I'm not advocating eternal singlehood. Indeed, relationships can be the catalyst pushing you to confront yourself. But think of a partner as someone who complements rather than completes you.

Beyond our romantic relationships, this lesson is equally applicable to social friends. In our constant quest to make up for adolescent alienation, gay men can fall prey to surrounding ourselves with acquaintances who we think complete us. You know what I'm talking about -- that pull to socialize with the most attractive guys in town, successful A-listers, and if you're truly lucky, a real-life "homo-lebrity." Befriend those folk if they are truly buddy material, but not to validate yourself by being in their orbit.

The best people, romantic partners or good friends, help us nurture our better selves. But no person can complete you. That is your life's work. And that is what Oprah would want you to realize.

Lesson #4: You don't need a lover to have love in your life.
This mantra comes from the same interview with Jenny McCarthy that spawned lesson #3. But these words came from McCarthy herself. In the throes of her breakup with Jim Carrey, Jenny emphasized that love comes from many sources, not just from a lover.

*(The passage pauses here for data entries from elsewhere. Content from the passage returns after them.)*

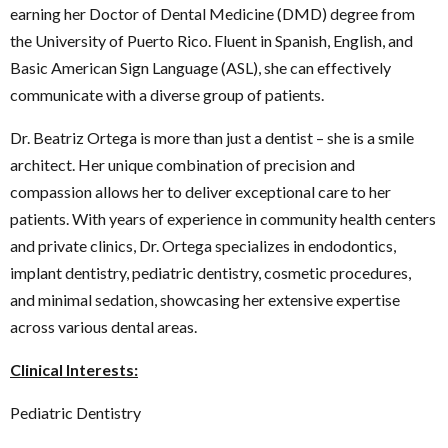
earning her Doctor of Dental Medicine (DMD) degree from
the University of Puerto Rico. Fluent in Spanish, English, and
Basic American Sign Language (ASL), she can effectively
communicate with a diverse group of patients.
Dr. Beatriz Ortega is more than just a dentist – she is a smile
architect. Her unique combination of precision and
compassion allows her to deliver exceptional care to her
patients. With years of experience in community health centers
and private clinics, Dr. Ortega specializes in endodontics,
implant dentistry, pediatric dentistry, cosmetic procedures,
and minimal sedation, showcasing her extensive expertise
across various dental areas.
Clinical Interests:
Pediatric Dentistry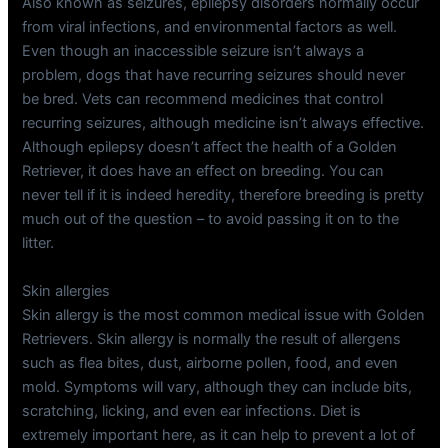
Also known as seizures, epilepsy disorders normally occur
from viral infections, and environmental factors as well.
Even though an inaccessible seizure isn’t always a
problem, dogs that have recurring seizures should never
be bred. Vets can recommend medicines that control
recurring seizures, although medicine isn’t always effective.
Although epilepsy doesn’t affect the health of a Golden
Retriever, it does have an effect on breeding. You can
never tell if it is indeed heredity, therefore breeding is pretty
much out of the question – to avoid passing it on to the
litter.
Skin allergies
Skin allergy is the most common medical issue with Golden
Retrievers. Skin allergy is normally the result of allergens
such as flea bites, dust, airborne pollen, food, and even
mold. Symptoms will vary, although they can include bits,
scratching, licking, and even ear infections. Diet is
extremely important here, as it can help to prevent a lot of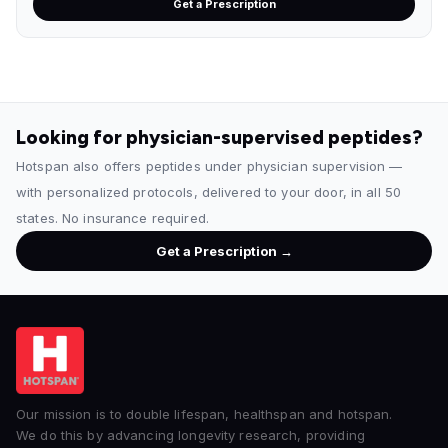
Get a Prescription
Looking for physician-supervised peptides?
Hotspan also offers peptides under physician supervision —
with personalized protocols, delivered to your door, in all 50
states. No insurance required.
Get a Prescription →
Our mission is to double lifespan, healthspan and hotspan.
We do this by advancing longevity research, providing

How true this is for the LGBT community. Until recent history, same-sex relationships lacked formal recognition, and parenting by same-sex couples was not common. Consequently, gay men and lesbians are good at creating our own versions of family -- filled with not just lovers, but also with friends and relatives. For those alienated from their immediate families because of their sexual orientation, finding support from gay friends is vital. Despite its often superficial nature, the gay community constantly impresses me with its power to circle its members with love.

I have often wondered whether gays and lesbians have a greater appreciation than straight people for those who love us. Our gay friends already share a strong bond with us; our straight relatives and friends must be open-minded enough to accept us unconditionally. Either way, we should deeply value the love in our lives from all sources.

Lesson #5. Live your best life.
Not just a message from any single episode, this is Oprah's ultimate brand and mission. It tells Oprah fans to improve themselves and their life.

I interpret the mantra somewhat differently for the LGBT audience: Live your best life with all the rights available in this extraordinary time. While there is much more to be accomplished in our community's quest for full acceptance, we have come far in securing legal recognition and building tolerance.

Take advantage of the panoply of hard-won rights now offered in many states. Claim domestic-partner health benefits. Object if you are the victim of discrimination in housing or employment. If it's right for your life and available in your state, register as domestic partners or get married. Adopt or give birth to children if your heart tells you to parent. And soon you can enlist in the U.S. military if you choose to serve our country.

Our gay forefathers and foremothers did not have these choices. Appreciate these options and use them to live your best life. In doing so, you will pave the way for the LGBT community to win more legal rights for the generations to follow.

This isn't exactly what Oprah has in mind when she proclaims "Live your best life." But in the vein of her mission to teach people how they can better the world, I'm sure it's a lesson Oprah would want you to learn.